The FTSE quarterly reviews are also followed closely by CFD traders. Trading on index changes involves trading a stock on the basis of a company's ascent into, or demotion from, a benchmark index. For instance, the FTSE 100 index is reviewed every quarter to ensure it keeps representing the 100 largest London listed companies by market capitalisation. Each time there are usually a number of stocks that have lost value and hence get relegated from the index with a similar number being promoted. A majority of tracking and pension funds seek to replicate the FTSE 100 or FTSE All-Share indices so changes to these indices can be more important than say the FTSE 250. The logic behind the index trading strategy is that a company whose stock is likely to be included in one of the major benchmark indices is likely to get more buyers from these index trackers and will thus experience some upward movement as index and pension fund managers buy into the stock to maintain correlation with the relevant index. So private traders would buy the most likely companies that are due for promotion in the expectation that stock prices of these companies would be sustained on admittance due to fund managers having to buy the stocks. Of course the reverse is also true and a company that is in danger of being demoted from an index may experience a fall in its stock price although care needs to be taken here as this development would have been anticipated weeks ahead of exclusion and a number of fund managers may have already reduced their holdings.
For example on June 2001, it was announced that Railtrack would be removed from the FTSE-100 to be replaced by Next. These changes would take effect after the close of business on Friday June 15th. The two-day charts below illustrate the dramatic short-term effects that tracking funds can have on a stock price. By dealing in the auction the tracking funds can ensure they are buying the new constituent at the same price that it will be entering the index, and selling the leaving constituent at the same price that it will be removed from the index, thus guaranteeing close tracking.
However, CFD traders took advantage, typically buying Next during the Friday, selling their position in the auction at the high of the day at 973p and then selling short more Next also in the auction. On Monday, Next's first day in the index, the traders were about to buy back their shorts between 925p and 955p. A similar strategy in a reverse sense was applied to Railtrack, the stock leaving the index. CFD traders sold the stock short during the Friday, bought their short back in the auction at 298p, the low of the day, and then bought again, running a long position over the weekend. On the Monday, the stock rallied throughout the day allowing the stock to be sold out anywhere up to 325p.

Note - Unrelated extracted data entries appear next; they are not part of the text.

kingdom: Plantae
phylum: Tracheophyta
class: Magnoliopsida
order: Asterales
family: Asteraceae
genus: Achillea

Note: those examples are taken from the past on purpose. The examples are only provided as an illustration and are not intended to be a tip to buy into the mentioned companies.
The FTSE 100 Quarterly reviews have been well documented above. In addition, the FTSE All-Share Index is reviewed annually in December, although quarterly reviews can occasionally take place when a stock has recently joined the market. As the reviews approach you can check the market capitalisations to see which companies are likely to be promoted or relegated. It is important to remember that tracking funds generally follow the FTSE 100 or the All-Share Index, FTSE 250 Index changes are less significant. A good example is shown below where Glenmorangie was booted out of the All-Share due to liquidity issues. Tracking funds were obliged to sell the stock, having a significant impact on the share price. Over the next couple of months, a good recovery ensued. The changes to the Index are effective on expiry day, usually the third Friday of the month, so the strategy is to sell the stock after the announcement but in advance of its removal and then buy the stock after its removal, anticipating a recovery in share price. Other opportunities can occur when a stock is reclassified from one sector to another, with that sector enjoying a higher p/e ratio or if a company were to raise extra equity which would also push tracker funds to increase their holdings to maintain their weighting in that particular share.